● Assignment
In the commentary below on the 2006 election, what share of Americans agreed in 2004 that it is better for the man to be the achiever outside the home and the woman to care for the home and family?

● Document extract
But if 1994 was a move to the right, then 2006 would certainly qualify as a move to the left. After all, Republicans have owned all three branches of government for most of the last six years. They lowered taxes on the wealthy, increased spending on defense, cut or ignored regulation in areas such as environmental protection and worker safety, and pursued a bellicose foreign policy - the very program conservatives have been advocating for decades. The problem was that Americans weren't happy with the results.

Yet if recent experience is a guide, we shouldn't be too surprised that pundits haven't spotted a shift to the left in the rejection Republicans suffered Tuesday. This has been the pattern in recent years: When Democrats win, we're told it was a matter of circumstance or an unusually skillful candidate. When Republicans win, we're told it was because Americans are becoming more conservative.

Why? Because many members of the media have internalized the attacks conservatives have made on them for decades and come to adopt the complimentary conservative picture of what America is all about.

Journalists have accepted the idea that they are an urban elite disconnected from the "real America." They live in places such as Washington and New York, where liberal ideas dominate. The rest of the country, therefore, must be filled with conservatives. So when Democrats win, it can only be an accident of history - but when Republicans win, it must be a pure expression of popular will.

But the fact is that nearly all the movement in American public opinion in recent decades has been in one direction: to the left. This evolution is precisely why conservatives have grown so angry about the "culture wars" - because they're losing.

In 1977, the General Social Survey found 66 percent of Americans agreeing with the statement, "It is much better for everyone involved if the man is the achiever outside the home and the woman takes care of the home and family." By 2004, that figure had fallen to 36 percent.

To take another example, a 1987 Pew poll found that only 48 percent of Americans agreed with the statement, "It's all right for blacks and whites to date each other." By 2003, the number agreeing had risen to 77 percent, and it will no doubt keep rising in our ever-more-diverse society.

● Data listing
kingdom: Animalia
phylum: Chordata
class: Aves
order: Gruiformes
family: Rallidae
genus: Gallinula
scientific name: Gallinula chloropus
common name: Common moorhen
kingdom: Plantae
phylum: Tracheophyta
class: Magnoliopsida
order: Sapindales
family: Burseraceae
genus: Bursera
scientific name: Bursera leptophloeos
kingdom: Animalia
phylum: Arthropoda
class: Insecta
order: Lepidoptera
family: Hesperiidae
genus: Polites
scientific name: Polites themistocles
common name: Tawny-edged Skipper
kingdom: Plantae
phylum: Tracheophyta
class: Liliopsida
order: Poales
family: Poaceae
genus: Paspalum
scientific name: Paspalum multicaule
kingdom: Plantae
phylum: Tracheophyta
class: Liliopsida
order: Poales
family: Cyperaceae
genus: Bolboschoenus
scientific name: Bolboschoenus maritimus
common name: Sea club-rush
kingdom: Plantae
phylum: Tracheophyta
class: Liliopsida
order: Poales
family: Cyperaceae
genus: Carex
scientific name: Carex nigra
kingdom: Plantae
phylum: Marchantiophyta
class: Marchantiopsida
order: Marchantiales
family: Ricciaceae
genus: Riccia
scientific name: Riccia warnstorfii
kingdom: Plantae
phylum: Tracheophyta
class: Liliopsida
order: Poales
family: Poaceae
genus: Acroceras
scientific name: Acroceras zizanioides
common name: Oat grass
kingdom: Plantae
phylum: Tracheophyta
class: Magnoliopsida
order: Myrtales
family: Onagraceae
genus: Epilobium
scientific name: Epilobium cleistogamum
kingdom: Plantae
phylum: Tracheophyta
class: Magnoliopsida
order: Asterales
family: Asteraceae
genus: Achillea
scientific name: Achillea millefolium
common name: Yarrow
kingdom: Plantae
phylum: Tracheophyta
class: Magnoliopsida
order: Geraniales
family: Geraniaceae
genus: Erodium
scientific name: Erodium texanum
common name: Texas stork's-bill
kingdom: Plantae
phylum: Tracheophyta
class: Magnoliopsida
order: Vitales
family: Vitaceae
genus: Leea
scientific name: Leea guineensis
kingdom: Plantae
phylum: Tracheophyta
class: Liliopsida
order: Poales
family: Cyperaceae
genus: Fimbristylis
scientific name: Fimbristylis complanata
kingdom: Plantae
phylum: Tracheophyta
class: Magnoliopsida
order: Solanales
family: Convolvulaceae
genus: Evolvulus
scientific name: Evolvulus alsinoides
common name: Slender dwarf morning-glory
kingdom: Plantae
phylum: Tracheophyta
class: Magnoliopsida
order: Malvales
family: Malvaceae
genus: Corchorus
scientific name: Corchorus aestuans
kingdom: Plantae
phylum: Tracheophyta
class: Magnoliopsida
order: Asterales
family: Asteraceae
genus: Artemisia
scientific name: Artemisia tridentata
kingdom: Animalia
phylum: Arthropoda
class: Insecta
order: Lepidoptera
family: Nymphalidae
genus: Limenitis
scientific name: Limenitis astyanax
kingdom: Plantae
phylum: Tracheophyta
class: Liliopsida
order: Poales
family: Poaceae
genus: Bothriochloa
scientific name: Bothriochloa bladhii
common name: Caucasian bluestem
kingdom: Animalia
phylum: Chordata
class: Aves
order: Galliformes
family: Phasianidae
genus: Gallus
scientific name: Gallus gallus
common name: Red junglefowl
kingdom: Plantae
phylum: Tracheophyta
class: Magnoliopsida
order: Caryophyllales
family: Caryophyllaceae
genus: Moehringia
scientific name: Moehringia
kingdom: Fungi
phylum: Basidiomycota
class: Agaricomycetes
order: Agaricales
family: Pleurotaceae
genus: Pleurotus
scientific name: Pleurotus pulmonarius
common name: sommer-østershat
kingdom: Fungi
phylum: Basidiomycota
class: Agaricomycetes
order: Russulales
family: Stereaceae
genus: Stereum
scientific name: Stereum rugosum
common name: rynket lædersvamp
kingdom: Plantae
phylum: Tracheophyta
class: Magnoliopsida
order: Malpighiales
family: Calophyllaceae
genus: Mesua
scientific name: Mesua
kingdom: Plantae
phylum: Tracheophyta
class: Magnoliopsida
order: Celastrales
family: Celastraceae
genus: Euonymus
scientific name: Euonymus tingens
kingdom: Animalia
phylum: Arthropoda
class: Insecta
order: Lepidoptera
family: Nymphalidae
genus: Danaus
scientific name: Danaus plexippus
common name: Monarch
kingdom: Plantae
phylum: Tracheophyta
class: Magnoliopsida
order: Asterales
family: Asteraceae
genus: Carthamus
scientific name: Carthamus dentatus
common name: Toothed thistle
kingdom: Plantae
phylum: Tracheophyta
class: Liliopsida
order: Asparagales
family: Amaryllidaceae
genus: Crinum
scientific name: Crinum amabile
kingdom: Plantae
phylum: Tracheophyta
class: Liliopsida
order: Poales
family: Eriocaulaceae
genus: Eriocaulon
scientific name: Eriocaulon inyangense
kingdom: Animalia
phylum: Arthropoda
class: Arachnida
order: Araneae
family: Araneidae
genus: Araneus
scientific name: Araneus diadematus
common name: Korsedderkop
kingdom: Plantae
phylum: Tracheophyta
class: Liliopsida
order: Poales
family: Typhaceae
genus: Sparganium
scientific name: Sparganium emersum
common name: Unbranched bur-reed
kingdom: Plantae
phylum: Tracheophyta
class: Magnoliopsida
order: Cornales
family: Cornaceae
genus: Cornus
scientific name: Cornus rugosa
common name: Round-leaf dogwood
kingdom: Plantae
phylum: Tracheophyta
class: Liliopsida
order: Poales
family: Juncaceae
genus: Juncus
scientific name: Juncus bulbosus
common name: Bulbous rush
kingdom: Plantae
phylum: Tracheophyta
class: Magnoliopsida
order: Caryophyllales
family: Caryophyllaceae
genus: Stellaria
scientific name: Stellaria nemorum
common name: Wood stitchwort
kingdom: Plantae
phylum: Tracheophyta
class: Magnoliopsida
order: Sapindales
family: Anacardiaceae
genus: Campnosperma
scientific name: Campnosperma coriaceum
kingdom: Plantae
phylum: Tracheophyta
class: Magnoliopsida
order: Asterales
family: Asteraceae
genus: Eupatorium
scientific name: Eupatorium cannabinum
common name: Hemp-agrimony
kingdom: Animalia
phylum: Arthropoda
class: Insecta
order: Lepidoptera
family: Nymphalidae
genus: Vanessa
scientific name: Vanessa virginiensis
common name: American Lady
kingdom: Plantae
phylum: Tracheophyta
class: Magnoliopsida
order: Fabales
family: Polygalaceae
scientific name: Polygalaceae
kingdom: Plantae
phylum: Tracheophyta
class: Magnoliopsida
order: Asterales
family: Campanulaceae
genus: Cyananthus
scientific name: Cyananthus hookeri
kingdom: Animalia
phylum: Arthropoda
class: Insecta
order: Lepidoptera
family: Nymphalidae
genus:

● Response for this exercise
36 percent.